The BitDAO treasury is the largest for a DAO you’ve maybe never heard of.
BitDAO is a group designed to raise funds and support other DeFi projects. According to Open-Orgs, it currently has $851M, making it the third largest publically viewable treasury on Ethereum, following those of Uniswap and Ethereum Name Service, and just ahead of those of Lido and Gitcoin.
BitDAO would be at the No. 2 spot on the list, but Open-Orgs isn’t counting its BIT token. The treasury holds another $1B in BIT, the governance token for the DAO, which currently trades for around $1.06.
Why is this relatively little discussed DAO so big?
“I think people in crypto have been excited about coordinating capital better than you can as an individual,” Jonathan Allen, of Mirana Ventures, a sister fund of ByBit, the exchange that managed spinning up the BitDAO concept, told The Defiant.
BitDAO has been building since early last year. It announced $230M in sales of BIT token in June, to Peter Thiel, his Founders Fund, Pantera, Dragonfly and others. Then it raised another $365M on SushiSwap’s MISO platform in August, selling BIT to over 9,000 people.
But the real revenue stream into BitDAO comes from its association with ByBit, the exchange. It’s been putting about 2.5 basis points from its volumes, the lion’s share of its profits, into the BitDAO treasury. In exchange, ByBit controls 60% the BIT supply, according to the litepaper.
So BitDAO has been seeing something like $2M worth of deposits into its treasury each day that BIT holders then have control over.
“This is pretty much an option on Bybit’s success,” Allen said.
BitDAO thinks very broadly.
“If you want to distill it to the simplest mental model, it’s an investment DAO,” Allen said, but he cautioned that it’s not nearly so straightforward as that. “It’s really kind of this fundamental ecosystem support,” he said.
In other words, with this much money, BitDAO will be happy to fund things that may not have direct financial value to the DAO, but will make the overall ecosystem stronger and, therefore, ultimately drive value — even if it’s hard to quantify.
For example, BitDAO is doing a lot of token swaps. In DeFi, we have been seeing more and more DAOs swap tokens and make specific commitments to each other about when they would sell. This is often a way of cementing a relationship between two projects that already rely on each other, as we saw with Balancer and the Fei protocol.
With BitDAO, it’s less direct. As an investment DAO, it doesn’t really have operations. Instead, it can do swaps with other projects in order to give each other some say over the other’s operations. So, for example, if the other project sees BitDAO considering an investment it would find helpful, they have voice in the decision.
One of its first investments was a swap with FTX for its FTT token, with a 3-year lockup. As Allen described the BitDAO philosophy, he used the word “mutualism” a lot.
With so much money available, the other core idea in BitDAO is autonomous entities. Instead of trying to invest $2B directly, it makes very large commitments to autonomous entities that can make whatever investments they want in a specific area.

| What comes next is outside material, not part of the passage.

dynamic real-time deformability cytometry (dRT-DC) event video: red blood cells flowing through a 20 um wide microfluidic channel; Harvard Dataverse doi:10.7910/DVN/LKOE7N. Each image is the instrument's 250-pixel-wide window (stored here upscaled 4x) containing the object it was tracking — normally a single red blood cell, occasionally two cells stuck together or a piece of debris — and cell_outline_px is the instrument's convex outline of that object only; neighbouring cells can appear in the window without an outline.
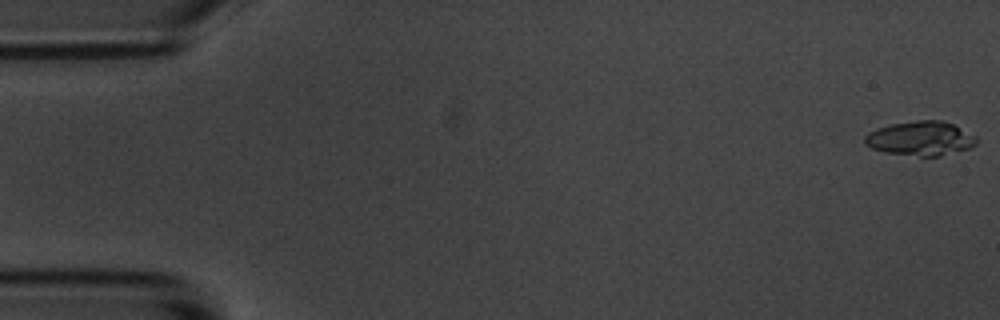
{"species": "common noctule bat (a hibernating species)", "species_latin": "Nyctalus noctula", "temperature_condition": "room temperature", "stored_images_in_passage": 56, "camera_frame_rate_fps": 3000, "um_per_image_px": 0.085, "animal": {"sex": "male", "body_mass_g": 20.1, "forearm_length_mm": 53.5}, "frame": {"image": 1, "passage_image": 1, "time_ms": 0.0, "image_size_px": [1000, 320], "cell_outline_px": [[976, 144], [972, 148], [940, 156], [920, 156], [884, 152], [872, 148], [864, 144], [864, 136], [868, 132], [876, 128], [892, 124], [916, 120], [944, 120], [976, 136]], "centroid_in_image_um": [78.24, 11.77], "position_along_channel_um": 6.8, "area_um2": 22.43}}
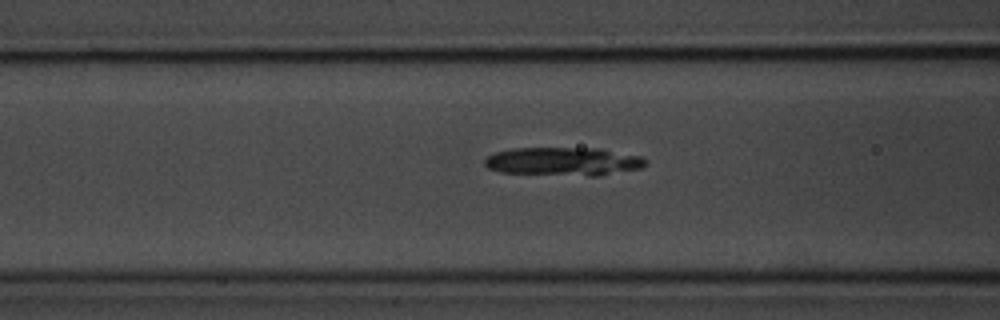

So, for example, it has committed $500M to Game7, a DAO committed to building out the gaming ecosystem in blockchains, but it’s giving the funds out in $100M chunks. BitDAO won’t decide on each grant Game7 makes with the funds, but it can decide not to make further contributions if the partnership isn’t working.
As more funds come into BitDAO, it can fund more of these autonomous entities. And autonomous entities might fund further ones, making for what Allen describes as “fractal growth.”
BitDAO has flown under the radar thus far in part because it seems like the rest of crypto hasn’t noticed how much ByBit is putting in or can’t really believe it.
“As the treasury starts to get larger, it will start to have more stability,” Allen said. “Once people start to understand the mechanics, I think it’s going to be more clear.”